The doctor enters the room, a woman probably close to his mother’s age but not nearly as round and she doesn’t look like she could block out much sun. She asks a few questions, but he isn’t ready to tell her everything yet, so he tells her his chest hurts, and that he thinks he might be having a heart attack like the one that killed his dad.

She considers this, and moves forward to examine his body. She places an instrument on his chest, the other end in her ears, moving it around to several places.

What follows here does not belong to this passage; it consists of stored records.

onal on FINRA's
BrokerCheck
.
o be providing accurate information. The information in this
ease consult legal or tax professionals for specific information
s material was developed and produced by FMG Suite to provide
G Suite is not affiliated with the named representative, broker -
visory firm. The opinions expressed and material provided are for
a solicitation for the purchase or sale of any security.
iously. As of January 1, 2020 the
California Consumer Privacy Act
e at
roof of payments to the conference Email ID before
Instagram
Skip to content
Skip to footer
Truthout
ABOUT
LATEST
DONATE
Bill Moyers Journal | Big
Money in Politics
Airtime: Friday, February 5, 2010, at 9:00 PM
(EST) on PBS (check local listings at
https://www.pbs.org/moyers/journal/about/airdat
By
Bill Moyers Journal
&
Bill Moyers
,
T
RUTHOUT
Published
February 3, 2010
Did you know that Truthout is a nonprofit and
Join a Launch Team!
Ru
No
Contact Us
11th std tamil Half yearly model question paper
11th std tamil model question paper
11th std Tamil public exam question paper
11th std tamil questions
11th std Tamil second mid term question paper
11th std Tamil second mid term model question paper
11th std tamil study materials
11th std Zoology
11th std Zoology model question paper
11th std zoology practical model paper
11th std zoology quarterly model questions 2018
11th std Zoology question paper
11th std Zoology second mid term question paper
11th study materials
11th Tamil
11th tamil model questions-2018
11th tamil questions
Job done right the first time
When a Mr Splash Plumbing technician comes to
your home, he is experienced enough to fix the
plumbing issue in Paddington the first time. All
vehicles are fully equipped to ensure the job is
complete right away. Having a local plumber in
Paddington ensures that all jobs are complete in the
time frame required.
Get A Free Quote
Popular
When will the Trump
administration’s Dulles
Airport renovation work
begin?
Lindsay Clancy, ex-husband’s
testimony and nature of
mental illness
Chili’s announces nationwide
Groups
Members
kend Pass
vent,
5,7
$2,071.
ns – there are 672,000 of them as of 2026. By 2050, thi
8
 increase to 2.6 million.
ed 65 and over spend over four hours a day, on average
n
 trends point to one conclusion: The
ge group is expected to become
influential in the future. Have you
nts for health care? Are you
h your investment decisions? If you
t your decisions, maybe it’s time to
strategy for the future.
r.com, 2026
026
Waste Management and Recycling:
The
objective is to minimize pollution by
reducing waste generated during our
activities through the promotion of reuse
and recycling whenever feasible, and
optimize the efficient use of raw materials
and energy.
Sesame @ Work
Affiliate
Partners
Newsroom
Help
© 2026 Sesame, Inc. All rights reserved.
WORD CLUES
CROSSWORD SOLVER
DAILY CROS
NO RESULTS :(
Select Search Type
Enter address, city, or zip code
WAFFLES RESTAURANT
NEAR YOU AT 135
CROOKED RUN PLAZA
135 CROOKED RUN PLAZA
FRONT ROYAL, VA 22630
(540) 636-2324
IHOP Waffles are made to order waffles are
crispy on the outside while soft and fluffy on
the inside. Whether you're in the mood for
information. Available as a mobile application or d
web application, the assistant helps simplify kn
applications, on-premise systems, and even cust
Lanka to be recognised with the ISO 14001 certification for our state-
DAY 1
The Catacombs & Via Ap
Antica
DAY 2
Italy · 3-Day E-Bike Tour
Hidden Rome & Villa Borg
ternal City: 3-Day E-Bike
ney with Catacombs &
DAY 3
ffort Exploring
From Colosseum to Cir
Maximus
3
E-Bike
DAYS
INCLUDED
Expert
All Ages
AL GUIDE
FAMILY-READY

“Your heart sounds normal,” she says. “That’s a good start.”

“Wait,” Jackson says, realizing the significance of what she has just said. “You can hear inside my body with that?”

The doctor hesitates, looks at the instrument in her hand.

“My stethoscope?” she replies. “Yes, I can hear the sounds that your heart makes, and your lungs, and your intestines.”

“Can you put it here?” asks Jackson, hopefully, pointing to his forehead. Could this be real? he thinks. Could there be someone who could really understand?

The doctor points to her own forehead, needing confirmation.

“Yes,” he says, “If you put it here, can you hear the voices, too?”

The doctor pauses, ponders this, as if it is something she has never considered, so he thinks maybe there is a chance. But then, sadly, her face drops and she gently shakes her head. 

No.

There is a chair by the wall, a wire-framed one with a plastic seat, meant for visitors or family members. She pulls it over by his bed and sits on it, which Jackson thinks is fine since neither Duke nor Leo use chairs and his mother doesn’t know he is here.

“Unfortunately,” she says, “this instrument just isn’t that good. Will you tell me about them? About the voices?”

He wonders if he should go back to his chest pain story and just drop this altogether. He knows how people look at him if he answers Duke or Leo on the street and he doesn’t want her to look at him that way.

“Leave,” Duke says.

“Die,” Leo says.

But he doesn’t want to hear them anymore. He wants to only hear voices of people he can see, so he looks at her, knowing she is real, then musters his words and starts to tell.